Pertunjukan ketoprak di wilayah DI Yogyakarta kian meredup. Pemanggungan rutin ketoprak
semakin jarang digelar. Seniman ketoprak yang bertebaran di wilayah pelosok pedesaan pun
akhirnya memilih beralih ke profesi lain.
Menurut Sutradara Ketoprak Bondan Nusantara , kelompok-kelompok ketoprak di DIY memang
semakin surut. Pergelaran rutin ketoprak kini hanya ditemui di Radio Republik Indonesia DIY
dengan pemanggungan tiap satu bulan satu kali. Beberapa stasiun radio lainnya seperti Retjo
Buntung, Arma, dan Kanca Tani tak lagi menggelar pentas ketoprak.
Problem Kesenian Ketoprak
Fenomena ketoprak yang banyak disorot, tentu memiliki faktor pemicu. Salah satunya adalah
pelaku kesenian ketoprak dinilai tidak mampu mengelola para penontonnya agar tetap bertahan
dan menikmati pertunjukan yang disuguhkan dalam ketoprak itu sendiri. Tidak heran bila
masyarakat sekarang sudah mulai meninggalkan kesenian ini dan beralih pada kesenian modern
yang lebih menantang dan menawarkan nuansa baru yang mencerahkan.
Sebagai generasi muda yang memiliki kepedulian terhadap kesenian tradisional, kita dituntut
untuk melakukan pengkajian terkait dengan meredupnya ketoprak di tengah-tengah masyarakat.
Ada dua hal utama yang menjadikan ketoprak tidak berkembang dan sepi dari minat penonton.

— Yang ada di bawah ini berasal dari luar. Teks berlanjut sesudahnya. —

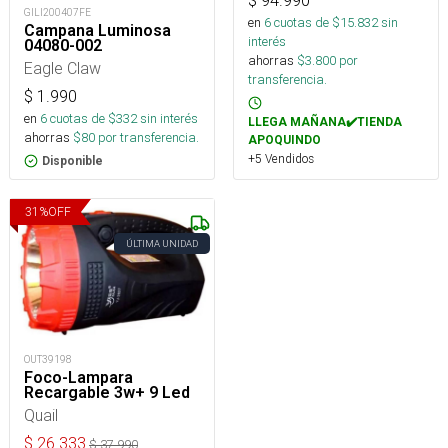
$
94.990
GILI200407FE
en
6
cuotas de $
15.832
sin
Campana Luminosa
interés
04080-002
ahorras
$
3.800
por
Eagle Claw
transferencia.
$
1.990
en
6
cuotas de $
332
sin interés
LLEGA MAÑANA✔️TIENDA
ahorras
$
80
por transferencia.
APOQUINDO
+5 Vendidos
Disponible
31
%
OFF
ÚLTIMA UNIDAD
OUT39198
Foco-Lampara
Recargable 3w+ 9 Led
Quail
$
26.333
$
37.990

Pertama, sebagian besar masyarakat sekarang sudah menganggap bahwa ketoprak tidak lagi
relevan dengan perkembangan zaman dan tidak memiliki harapan untuk bersaing dengan
kesenian modern yang lebih menjanjikan. Alasan inilah yang barangkali membuat masyarakat
tidak tertarik lagi untuk menonton ketoprak, karena dianggap tidak menampilkan kesan atraktif
dan kreatif, sehingga masyarakat beralih pada media lain yang lebih dinamis dan memberikan
alternatif hiburan yang informatif dan inovatif, semisal televisi, radion, film dan lain sebagainya.

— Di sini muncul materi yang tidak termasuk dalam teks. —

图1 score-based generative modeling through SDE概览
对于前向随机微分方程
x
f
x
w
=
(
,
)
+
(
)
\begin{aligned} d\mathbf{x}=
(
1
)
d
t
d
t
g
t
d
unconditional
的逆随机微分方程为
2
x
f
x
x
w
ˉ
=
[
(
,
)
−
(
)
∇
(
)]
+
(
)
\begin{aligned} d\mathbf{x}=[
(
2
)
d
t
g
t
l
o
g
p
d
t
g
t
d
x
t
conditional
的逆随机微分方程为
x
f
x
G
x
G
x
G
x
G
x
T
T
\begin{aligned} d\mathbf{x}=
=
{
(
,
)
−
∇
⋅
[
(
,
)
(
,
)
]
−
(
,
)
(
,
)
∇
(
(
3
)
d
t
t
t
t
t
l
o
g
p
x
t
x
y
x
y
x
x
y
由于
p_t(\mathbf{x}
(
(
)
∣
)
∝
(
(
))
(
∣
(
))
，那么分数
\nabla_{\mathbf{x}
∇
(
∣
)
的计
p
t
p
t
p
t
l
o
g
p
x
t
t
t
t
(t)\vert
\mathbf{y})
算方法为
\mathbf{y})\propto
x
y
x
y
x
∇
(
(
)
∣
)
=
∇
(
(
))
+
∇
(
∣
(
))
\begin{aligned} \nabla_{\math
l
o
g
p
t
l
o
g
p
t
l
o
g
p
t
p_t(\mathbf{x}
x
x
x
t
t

Kedua, sepinya penonton yang memadati pertunjukan ketoprak. Ketika minat penonton ketoprak
sudah tidak ada, maka implikasi adalah bermuara pada terancamnya pelestarian kesenian
tradisional ini. Kita dapat mengambil contoh berbagai kelompok ketoprak di Yogyakarta sendiri
yang benar-benar kembang kempis untuk mempertahankan eksistensinya. Apabila mengadakan
pertunjukan, setiap pentas mereka hanya ditonton segelintir orang. Sungguh sangat ironis, akan
tetapi inilah kenyataan pahit yang harus diterima dengan penuh kebesaran jiwa sehingga kita
menunggu keseriusan banyak pihak untuk tetap membuat ketoprak tetap lestari.